The development environment and practices include industry-recognised best practices; for example, version control (using CVS), continuous integration (with CruiseControl), test driven development, and pair programming.
The team itself has gone through several inspection and adaptation cycles.
First, we started as one team, with everyone picking up any task on the backlog. This didn’t work so well because of varying technical abilities that were not identified in the recruitment process. So, rather than fire the inexperienced, we changed to a functional group setup.
Next, we split the team into four functional groups (such as UI, database etc), each headed by an experienced developer. This person takes ownership of all tasks relevant to the group’s expertise and is responsible for reporting on group progress at a high level. We still have the daily scrum with the whole team. This new functional group setup seems to work well. There are fewer issues of technical inability reported and more real impediments are now coming to light.

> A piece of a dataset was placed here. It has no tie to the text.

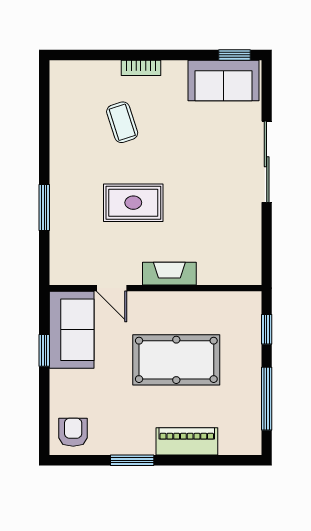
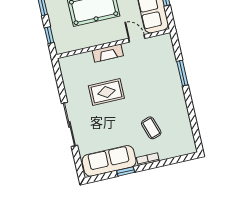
window: (234, 55) -> (126, 171), moved
sofa: (223, 80) -> (109, 161), width x1.36
rug: (133, 203) -> (106, 92), moved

There is pair programming within each group. I pair with developers across groups.
We also practise collaborative and swarm design to ensure that we have consensus and buy-in on the model and design decisions.
Sprint Backlog not completed during sprint.
Over the last two sprints, the team has not completed its sprint backlog.
We hold retrospectives at the end of each sprint and each time the team identified reasons for the failure to complete the sprint backlogs. With the help of the team and the PO, we came up with workable solutions going into the next sprint.
A positive outcome is that although the backlogs are not completed, we progressively reduced the number of tasks left outstanding in the second sprint. We also identified different reasons in the second sprint for the tasks left undone.
Some completed tasks are of unacceptable quality.
Some critical tasks that were allegedly completed had significant quality issues:
- Despite the team having a very clear definition of Done, many tasks were taken to Technically Done, but consistently failed even a basic demo.
- Shortcuts were taken to fulfill the automated format and documentation checks (e.g., comments were written, but were not descriptive or helpful).
- Test cases seemed to be written, but on random inspection were found to be ineffective.
Team not following Scrum when the ScrumMaster is away.
Although I am based most of the time at this client site, I sometimes have to be away at other engagements and conferences.
During my onsite days, the Scrum process is consistently adhered to. The daily scrum happens every day at the same time and impediments are identified. I spend the rest of the day helping the team and, together with the development manager, focusing on overcoming impediments.
On my return from any absences though, I learn (usually from the daily scrum!) that no scrum was held on the day/s I wasn’t in!.
When I ask the development manager (who is also present at the scrum) why he doesn’t rally the daily scrum in my absence (despite being asked to), he says he doesn’t have time to do this.
Good practice during pairing is not being retained.
I routinely spend time pairing with the developers because it is often more effective to communicate ideas with code. The pairing presents an opportunity to review how the developer is approaching a piece of work.
Often though, when inspecting the developer’s code, I spot inefficiencies and blatantly wrong design approaches. I work with the developer to resolve these issues and leave the pairing believing that they will build on the reworked solution and design. Then when I check the code later, I find that they have continued with the incorrect approach. This has also been reported by some of the other experienced developers in the team.